Она качает головой и продолжает чтение. Я пытаюсь изо всех сил сохранить концентрацию, но… Помимо моей воли существуют мысли о судьбе квартиры в Тель-Авиве. Если Аси не сумеет воспрепятствовать ее продаже, она останется без крова над головой, и вина за это снова ляжет на меня. В доме не раздается ни звука… Но внезапно я слышу чье-то тяжелое дыхание. Оно доносится до меня из-за стены за моей спиной, там, где моя комната граничит со спальней Яэли и Кедми. Неужели там кто-то хрипит? Кедми?
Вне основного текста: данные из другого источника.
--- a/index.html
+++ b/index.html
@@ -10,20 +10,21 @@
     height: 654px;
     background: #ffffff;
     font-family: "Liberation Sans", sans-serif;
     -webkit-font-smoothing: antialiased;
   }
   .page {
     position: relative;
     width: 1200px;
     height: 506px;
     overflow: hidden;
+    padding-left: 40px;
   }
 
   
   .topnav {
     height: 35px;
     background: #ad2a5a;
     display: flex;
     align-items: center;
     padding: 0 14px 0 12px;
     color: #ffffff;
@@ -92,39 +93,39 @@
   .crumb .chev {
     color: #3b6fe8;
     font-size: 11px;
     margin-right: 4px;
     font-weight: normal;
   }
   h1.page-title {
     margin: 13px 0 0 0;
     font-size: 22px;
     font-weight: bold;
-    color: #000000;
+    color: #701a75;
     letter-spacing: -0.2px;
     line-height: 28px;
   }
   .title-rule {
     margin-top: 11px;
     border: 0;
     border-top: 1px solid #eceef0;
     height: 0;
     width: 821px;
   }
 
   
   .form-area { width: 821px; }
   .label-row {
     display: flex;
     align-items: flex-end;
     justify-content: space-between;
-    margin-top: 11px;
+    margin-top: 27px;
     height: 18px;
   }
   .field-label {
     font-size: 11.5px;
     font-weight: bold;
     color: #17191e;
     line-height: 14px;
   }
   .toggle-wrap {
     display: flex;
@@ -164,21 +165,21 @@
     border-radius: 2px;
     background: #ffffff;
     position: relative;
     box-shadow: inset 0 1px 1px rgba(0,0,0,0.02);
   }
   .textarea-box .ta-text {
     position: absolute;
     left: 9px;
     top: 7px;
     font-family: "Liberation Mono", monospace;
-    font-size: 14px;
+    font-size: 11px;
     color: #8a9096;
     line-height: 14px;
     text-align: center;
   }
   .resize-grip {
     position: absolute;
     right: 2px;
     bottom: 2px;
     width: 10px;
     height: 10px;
Я прислушиваюсь… и застываю. Это действительно он, вернее, они, и они занимаются любовью. До меня доносится голос, и это голос моей дочери… Такого голоса я никогда у нее не знал.
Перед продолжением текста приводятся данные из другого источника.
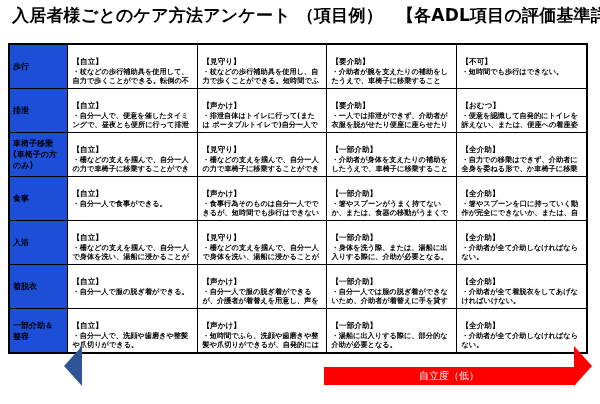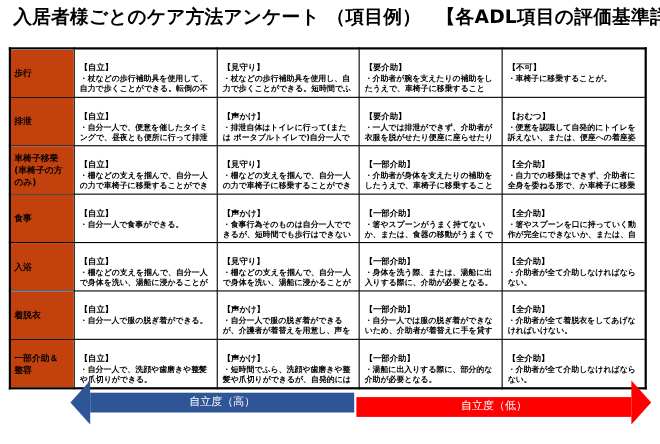--- a/index.html
+++ b/index.html
@@ -6,32 +6,32 @@
     body { width: 600px; height: 404px; position: relative; overflow: hidden;
            font-family: "DejaVu Sans", "Liberation Sans", sans-serif; color: #000; }
     .title { position: absolute; left: 12px; top: 4px; font-size: 17px; font-weight: bold;
              white-space: nowrap; letter-spacing: 0.2px; }
     .title .sub { margin-left: 14px; }
     table.grid { position: absolute; left: 8px; top: 43px; border-collapse: collapse;
                  table-layout: fixed; width: 578px; }
     table.grid td { border: 1px solid #000; height: 39px; padding: 2px; vertical-align: top;
                     overflow: hidden; position: relative; }
     table.grid { border: 2px solid #000; }
-    td.head { background: #c2410c; font-weight: bold; font-size: 8px; line-height: 11px;
+    td.head { background: #1d4ed8; font-weight: bold; font-size: 8px; line-height: 11px;
               padding: 0 3px !important; vertical-align: middle !important; }
     td.head span { display: block; }
     .cell { padding: 10px 2px 0 3px; height: 29px; overflow: hidden; font-size: 7.2px; line-height: 9.5px; }
     .cell .lvl { font-weight: bold; display: block; font-size: 7.6px; }
     .cell .desc { display: block; font-weight: bold; }
     .arrow-wrap { position: absolute; left: 64px; top: 346px; width: 528px; height: 40px; }
     .arrow-left-body { position: absolute; left: 18px; top: 11px; width: 240px; height: 18px; background: #2f5597; }
     .arrow-left-head { position: absolute; left: 0; top: 0; width: 0; height: 0;
                        border-top: 20px solid transparent; border-bottom: 20px solid transparent;
                        border-right: 18px solid #2f5597; }
-    .arrow-right-body { position: absolute; left: 260px; top: 15px; width: 250px; height: 18px; background: #ff0000; }
+    .arrow-right-body { position: absolute; left: 260px; top: 21px; width: 250px; height: 18px; background: #ff0000; }
     .arrow-right-head { position: absolute; left: 510px; top: 0; width: 0; height: 0;
                         border-top: 20px solid transparent; border-bottom: 20px solid transparent;
                         border-left: 18px solid #ff0000; }
     .arrow-label { position: absolute; top: 0; width: 100%; text-align: center; color: #fff;
                    font-size: 10px; line-height: 18px; }
   </style>
 </head>
 <body>
 
 <div class="title">
@@ -65,21 +65,21 @@
         </td>
       <td>
           <div class="cell">
             <span class="lvl">【要介助】</span>
             <span class="desc">・介助者が腕を支えたりの補助をしたうえで、車椅子に移乗することが。</span>
           </div>
         </td>
       <td>
           <div class="cell">
             <span class="lvl">【不可】</span>
-            <span class="desc">・車椅子に移乗することが。</span>
+            <span class="desc">・短時間でも歩行はできない。</span>
           </div>
         </td>
     </tr>
     <tr>
       <td class="head">
           <span>排泄</span>
         </td>
       <td>
           <div class="cell">
             <span class="lvl">【自立】</span>
@@ -251,20 +251,17 @@
             <span class="lvl">【全介助】</span>
             <span class="desc">・介助者が全て介助しなければならない。</span>
           </div>
         </td>
     </tr>
   </tbody>
 </table>
 
 <div class="arrow-wrap">
   <div class="arrow-left-head"></div>
-  <div class="arrow-left-body">
-    <span class="arrow-label">自立度（高）</span>
-  </div>
   <div class="arrow-right-body">
     <span class="arrow-label">自立度（低）</span>
   </div>
   <div class="arrow-right-head"></div>
 </div>
 
 </body></html>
– Что… что… что ты со мною делаешь? Еще… да… да… да…

Сомнений быть не может – это вскрикивает, это стонет Яэль… Ну, что ж, они занимались этим много раз… Я неуклюже поднимаюсь со стула и перехожу на другое место, у окна. Дина бросает на меня недовольный взгляд, я сбиваю ее с ритма, в голосе ее звучит упрек, когда она говорит:

– Вам уже надоело? Или я могу продолжать?

– Конечно продолжай.

И она продолжает, как продолжаются, становясь все более слышными, стоны и тяжелое дыхание за стеной. Но Дине в эту минуту не до чужих страстей. Ее героиня, секретарша какого-то офиса, женщина лет тридцати, кратковременно побывавшая замужем, собирается похитить ребенка и садится в автобус, идущий в новые районы Иерусалима, где это можно проделать, как она полагает, легче всего. Описание места действия более всего напоминает мне район их собственного с Аси проживания. Она обращает внимание на некую женщину с ребенком в коляске и следует за нею в супермаркет. Описание всех действий героини становится все более и более детализированным.
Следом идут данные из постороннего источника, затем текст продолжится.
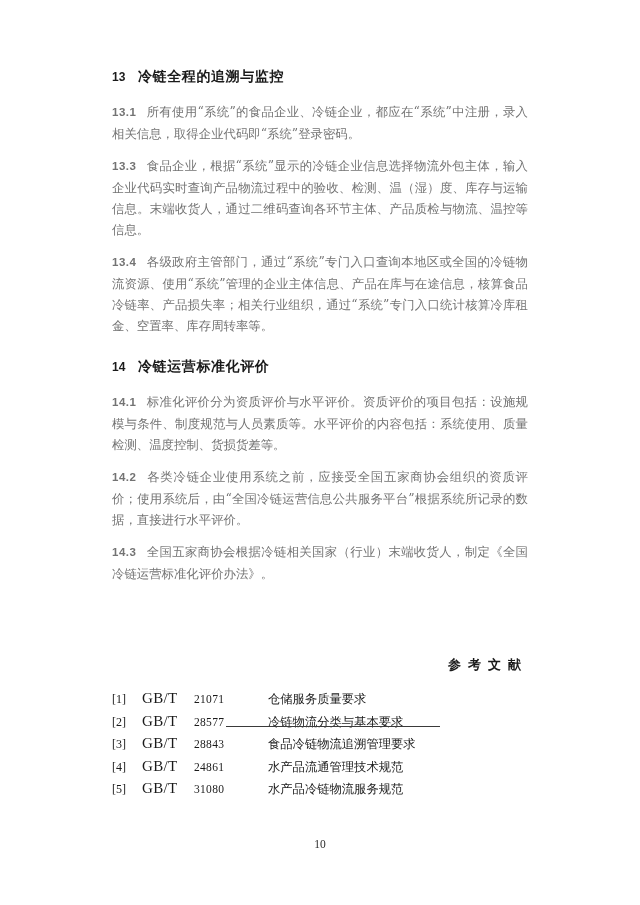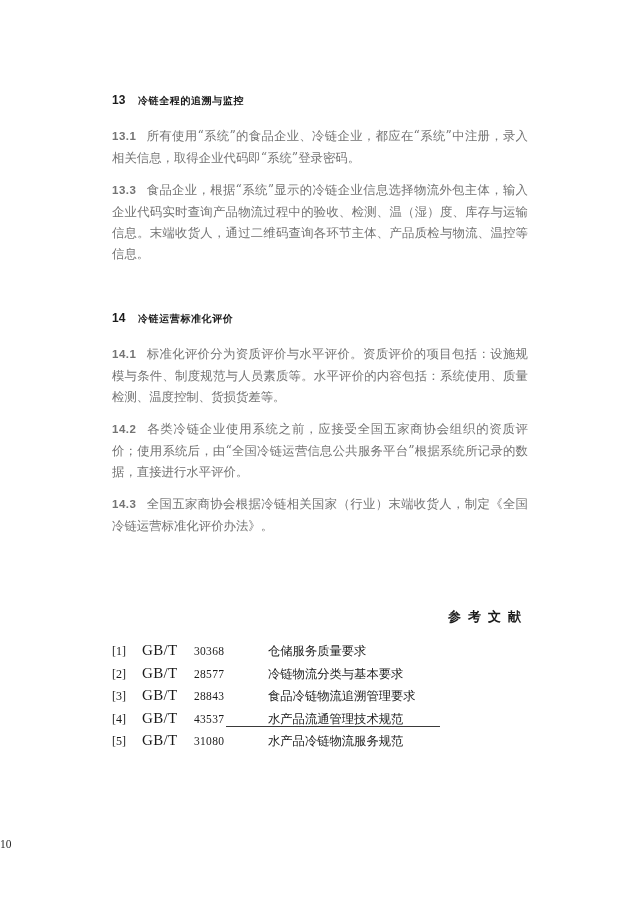--- a/index.html
+++ b/index.html
@@ -39,23 +39,22 @@
   }
   .section-heading .sec-num {
     min-width: 26px;
     font-family: "Liberation Sans", sans-serif;
     font-weight: bold;
     font-size: 12px;
   }
   .section-heading .sec-title {
     font-family: "DejaVu Sans", sans-serif;
     font-weight: bold;
-    font-size: 10px;
+    font-size: 14px;
     letter-spacing: 0.6px;
-    margin-top: 25px;
   }
   .section-heading.second {
     margin-top: 20px;
   }
 
   
   .para {
     margin: 0 0 11px 0;
     font-size: 12.4px;
     line-height: 21px;
@@ -131,21 +130,21 @@
     height: 0;
     border-top: 1px solid #3a3a3a;
   }
 
   
   .page-number {
     position: absolute;
     left: 0;
     top: 838px;
     width: 640px;
-    text-align: left;
+    text-align: center;
     font-family: "Liberation Serif", "DejaVu Serif", serif;
     font-size: 11.5px;
     color: #2a2a2a;
   }
 </style>
 </head>
 <body>
 
 <div class="page">
 
@@ -158,20 +157,23 @@
 
     <p class="para">
       <span class="clause-num">13.1</span><span class="ptext">所有使用“系统”的食品企业、冷链企业，都应在“系统”中注册，录入相关信息，取得企业代码即“系统”登录密码。</span>
     </p>
 
 
     <p class="para">
       <span class="clause-num">13.3</span><span class="ptext">食品企业，根据“系统”显示的冷链企业信息选择物流外包主体，输入企业代码实时查询产品物流过程中的验收、检测、温（湿）度、库存与运输信息。末端收货人，通过二维码查询各环节主体、产品质检与物流、温控等信息。</span>
     </p>
 
+    <p class="para">
+      <span class="clause-num">13.4</span><span class="ptext">各级政府主管部门，通过“系统”专门入口查询本地区或全国的冷链物流资源、使用“系统”管理的企业主体信息、产品在库与在途信息，核算食品冷链率、产品损失率；相关行业组织，通过“系统”专门入口统计核算冷库租金、空置率、库存周转率等。</span>
+    </p>
 
     <div class="section-heading second">
       <span class="sec-num">14</span>
       <span class="sec-title">冷链运营标准化评价</span>
     </div>
 
     <p class="para">
       <span class="clause-num">14.1</span><span class="ptext">标准化评价分为资质评价与水平评价。资质评价的项目包括：设施规模与条件、制度规范与人员素质等。水平评价的内容包括：系统使用、质量检测、温度控制、货损货差等。</span>
     </p>
 
@@ -183,39 +185,39 @@
       <span class="clause-num">14.3</span><span class="ptext">全国五家商协会根据冷链相关国家（行业）末端收货人，制定《全国冷链运营标准化评价办法》。</span>
     </p>
 
     <div class="refs-wrap">
       <div class="refs-title">参考文献</div>
 
       <ul class="ref-list">
         <li class="ref-row">
           <span class="ref-idx">[1]</span>
           <span class="ref-std">GB/T</span>
-          <span class="ref-code">30368</span>
+          <span class="ref-code">21071</span>
           <span class="ref-name">仓储服务质量要求</span>
         </li>
         <li class="ref-row">
           <span class="ref-idx">[2]</span>
           <span class="ref-std">GB/T</span>
           <span class="ref-code">28577</span>
           <span class="ref-name">冷链物流分类与基本要求</span>
         </li>
         <li class="ref-row">
           <span class="ref-idx">[3]</span>
           <span class="ref-std">GB/T</span>
           <span class="ref-code">28843</span>
           <span class="ref-name">食品冷链物流追溯管理要求</span>
         </li>
         <li class="ref-row">
           <span class="ref-idx">[4]</span>
           <span class="ref-std">GB/T</span>
-          <span class="ref-code">43537</span>
+          <span class="ref-code">24861</span>
           <span class="ref-name">水产品流通管理技术规范</span>
         </li>
         <li class="ref-row">
           <span class="ref-idx">[5]</span>
           <span class="ref-std">GB/T</span>
           <span class="ref-code">31080</span>
           <span class="ref-name">水产品冷链物流服务规范</span>
         </li>
       </ul>
     </div>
Стоны и скрипы за стеной слышны уже совершенно явственно. Теперь уже стонет и хрипит, словно от удушья, Кедми. Словно там, за стенкой, издыхает животное. Или это все же Яэль? Разве мы все не подозревали, что за ее покладистостью и покорностью таятся, в самых глубинах кроткого ее существа, необузданные страсти? Пусть она не получила даже среднего образования. Стоны и хрип переходят в крещендо. Зрелище, которое лучше не представлять себе. Больше всего я боюсь, как отнесется ко всему этому, если услышит, Дина. Я торопливо пересекаю комнату обратно и приваливаюсь спиной к тому месту, откуда наиболее явственно доносятся звуки. Но она настолько погружена во все, связанное с рассказываемой ею необычной и причудливой историей, что не слышит ничего. Поток слов неостановим. Описание продавцов, продуктов, рекламируемых товаров… В этой неостановимости есть какая-то незавершенность, какой-то перехлест эмоций. И тем не менее талант у нее есть. Вопрос только в том, что в действительности пробудило подобные фантазии? Что вызвало их к жизни?